Michael B. Atkins, MD
Dr. Michael B. Atkins was recently appointed deputy director of the Georgetown Lombardi Comprehensive Cancer Center. He was formerly the director of the cutaneous oncology and biologic therapy programs and the cancer clinical trials office in Beth Israel Deaconess Medical Center's division of hematology/oncology and was the leader of the kidney cancer program at Dana-Farber/Harvard Cancer Center. His research interests include immunotherapy of malignancy—specifically, using cytokines, understanding and overcoming cancer-associated immune suppression, novel treatments for melanoma and renal cell carcinoma, and antiangiogenic and targeted therapies. He is currently investigating the potential of CTLA-4 and PD1 pathway antibodies, and mechanisms of enhancing sensitivity of melanoma to selective RAF pathway inhibitors.
CancerNetwork: There seem to be two principal promising avenues of therapy now for patients with metastatic melanoma: targeted, oncogene-directed therapy, and immunotherapy. The mechanisms of action involved in these two approaches are very different. Could you briefly summarize what you see as the greatest strengths and weaknesses of the two approaches?
Dr. Atkins: The benefit of immunotherapies is that they can produce durable responses in a small subset of patients off the treatment and appear to work in patients with both BRAF-mutant and BRAF-wild-type melanomas. The benefit of the molecularly targeted therapies is they produce a high level of tumor shrinkage and survival benefits in a large proportion of patients with BRAF mutant melanomas. Those responses are likely short-lived, on a median of 6 to 8 months progression-free survival, but for patients with symptomatic disease who need a response, the high degree of response is a major benefit.

■ Action item
Answer these questions from the Atkins interview above, one line each.
(a) To what position was Dr. Atkins recently appointed?
(b) The potential of which two kinds of pathway antibodies is he currently investigating?
(c) What median progression-free survival does he give for responses to the molecularly targeted therapies?

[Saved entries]

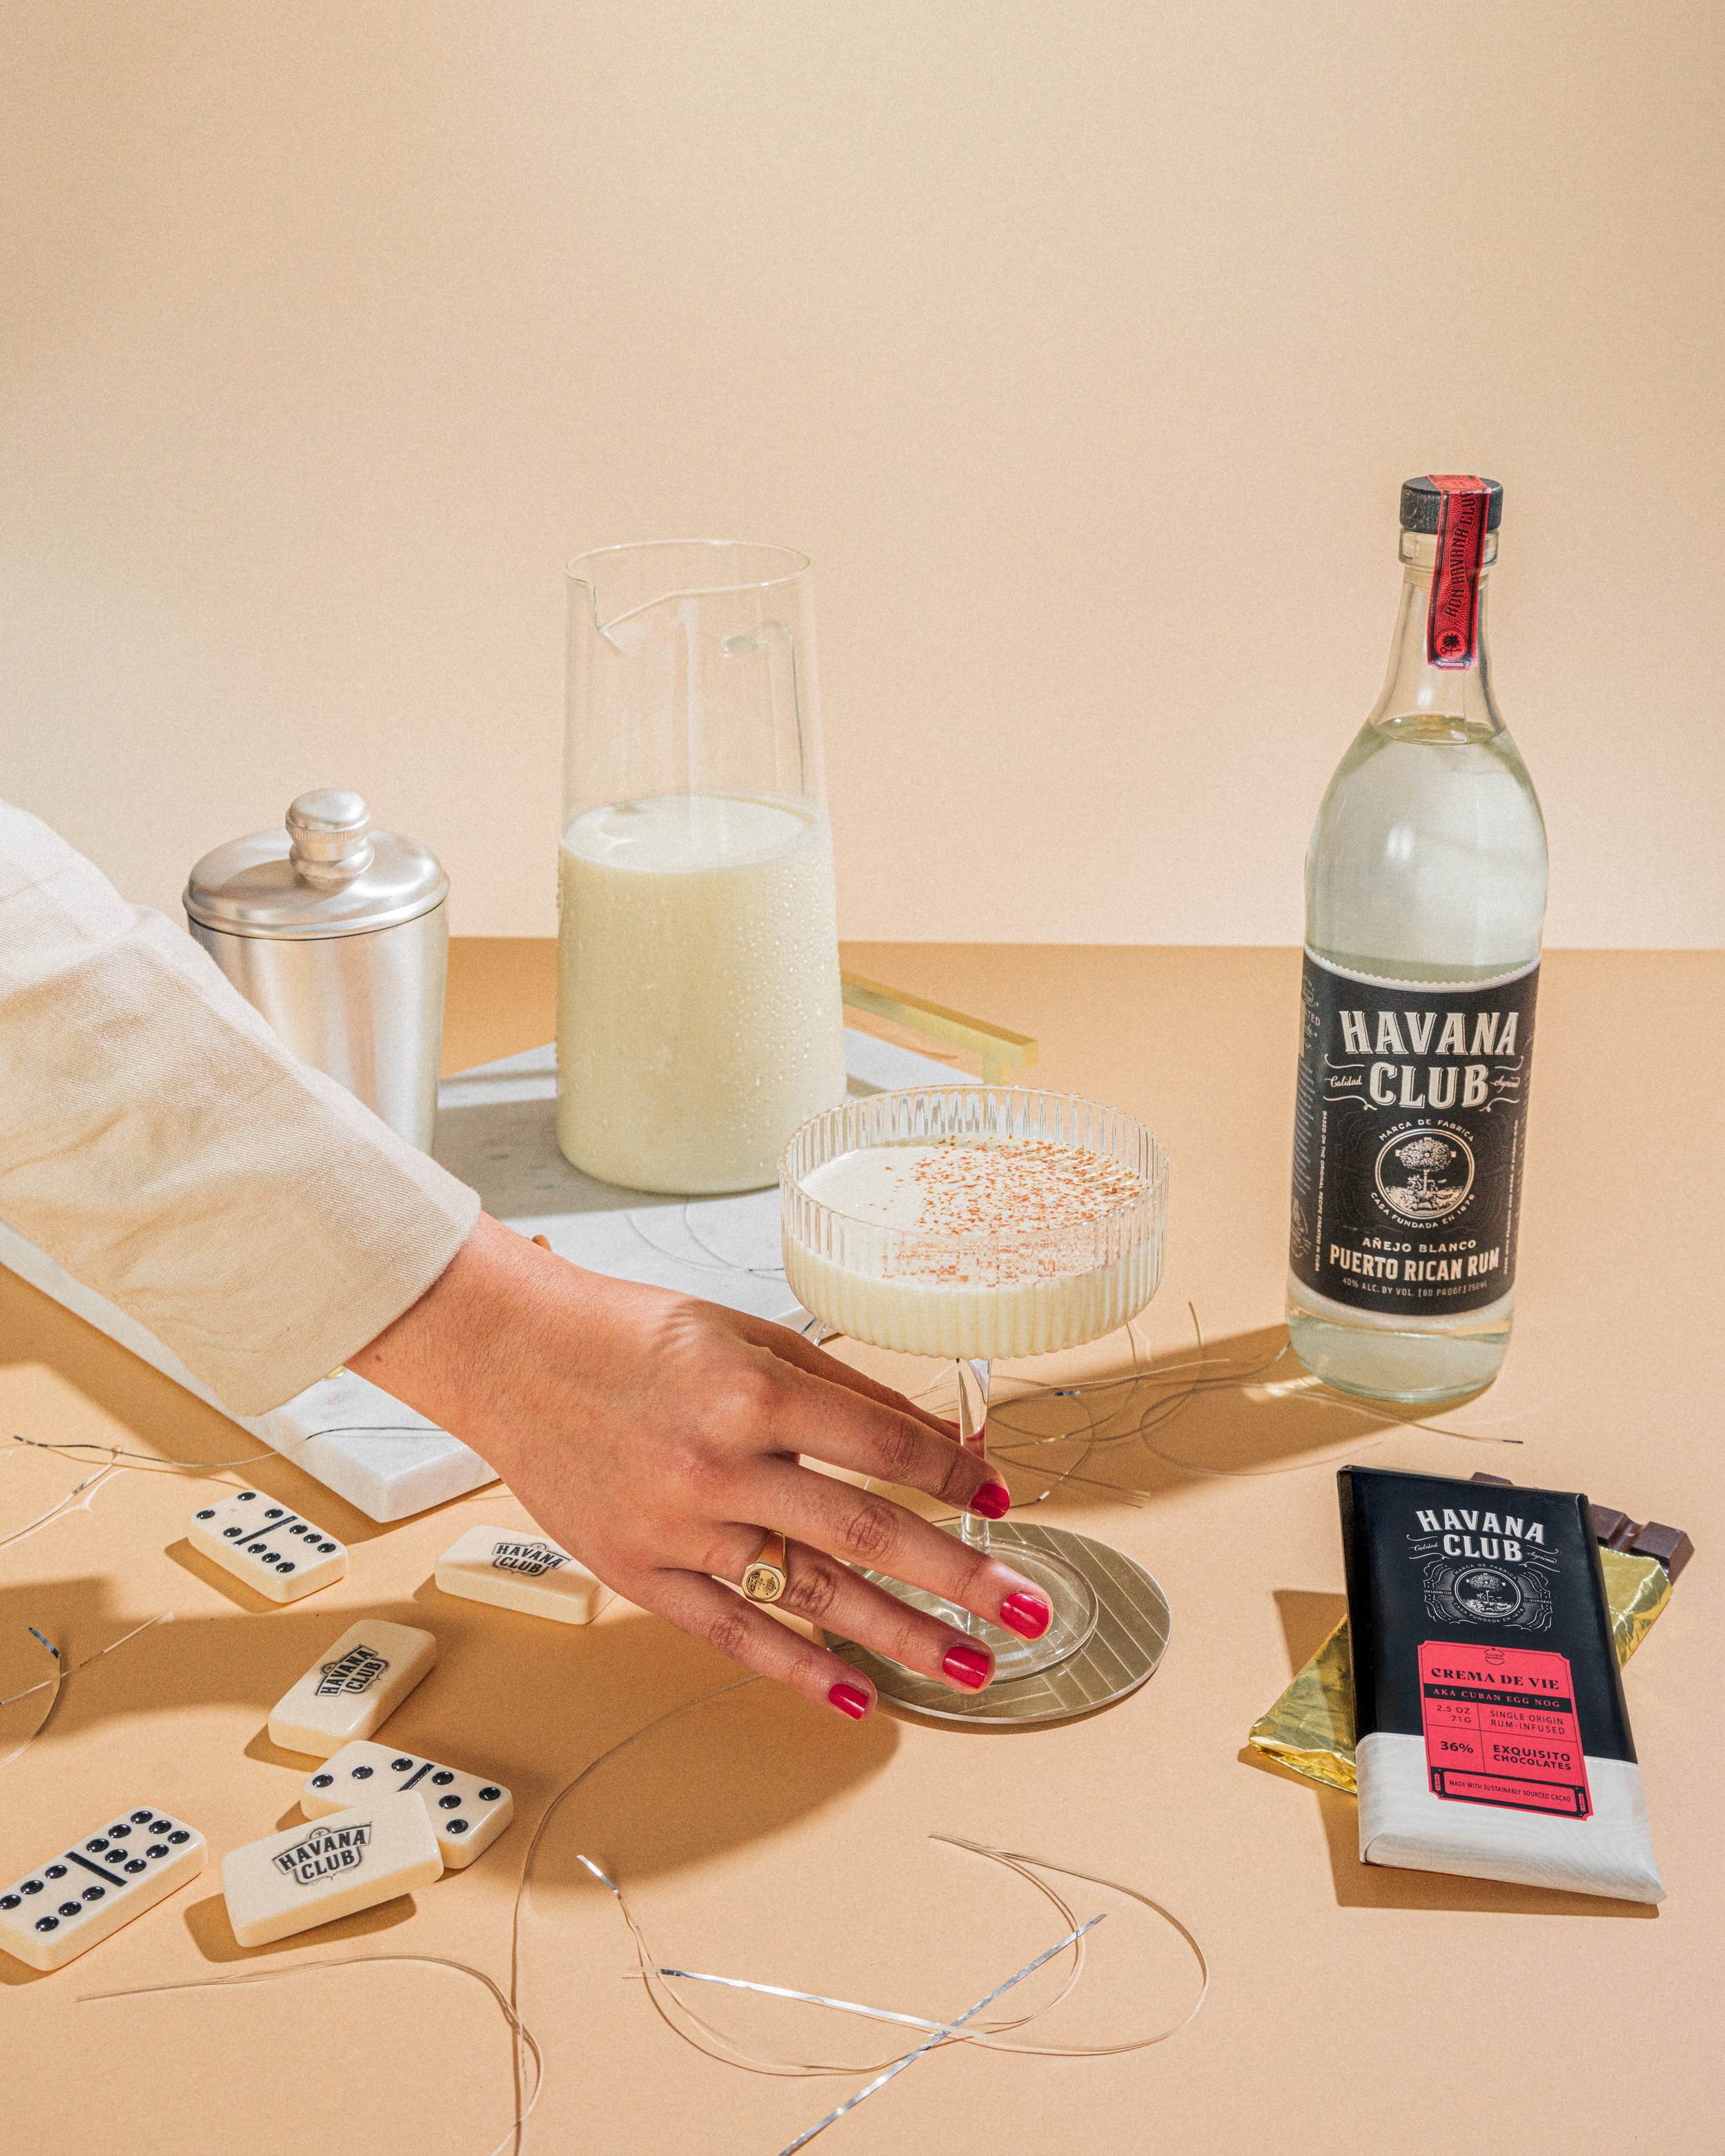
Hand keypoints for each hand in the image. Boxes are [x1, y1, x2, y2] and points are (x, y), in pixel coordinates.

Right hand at [348, 1214, 1052, 1718]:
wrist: (511, 1354)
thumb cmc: (628, 1333)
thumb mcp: (746, 1333)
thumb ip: (839, 1389)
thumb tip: (933, 1442)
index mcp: (750, 1390)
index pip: (883, 1445)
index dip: (955, 1476)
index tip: (999, 1500)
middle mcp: (718, 1466)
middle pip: (865, 1534)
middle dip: (961, 1576)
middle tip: (1030, 1611)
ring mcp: (678, 1530)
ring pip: (812, 1597)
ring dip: (902, 1635)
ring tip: (972, 1666)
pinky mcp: (641, 1575)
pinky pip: (735, 1635)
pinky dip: (801, 1670)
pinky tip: (860, 1696)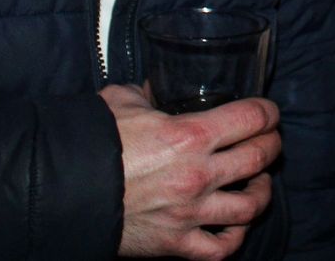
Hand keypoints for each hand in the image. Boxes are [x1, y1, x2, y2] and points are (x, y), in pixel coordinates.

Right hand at [103, 83, 282, 259]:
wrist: (62, 190)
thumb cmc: (92, 142)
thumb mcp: (122, 101)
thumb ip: (147, 94)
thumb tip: (154, 89)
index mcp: (190, 135)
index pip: (252, 118)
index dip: (268, 112)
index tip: (269, 112)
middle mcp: (199, 174)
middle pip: (260, 157)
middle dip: (272, 145)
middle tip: (270, 140)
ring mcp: (190, 213)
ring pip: (251, 206)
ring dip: (262, 191)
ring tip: (258, 182)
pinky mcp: (176, 243)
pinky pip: (221, 248)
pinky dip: (235, 236)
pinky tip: (235, 224)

■ Task response
(a) Deputy director of the Georgetown Lombardi Comprehensive Cancer Center.
(b) CTLA-4 and PD1 pathway antibodies.
(c) 6 to 8 months.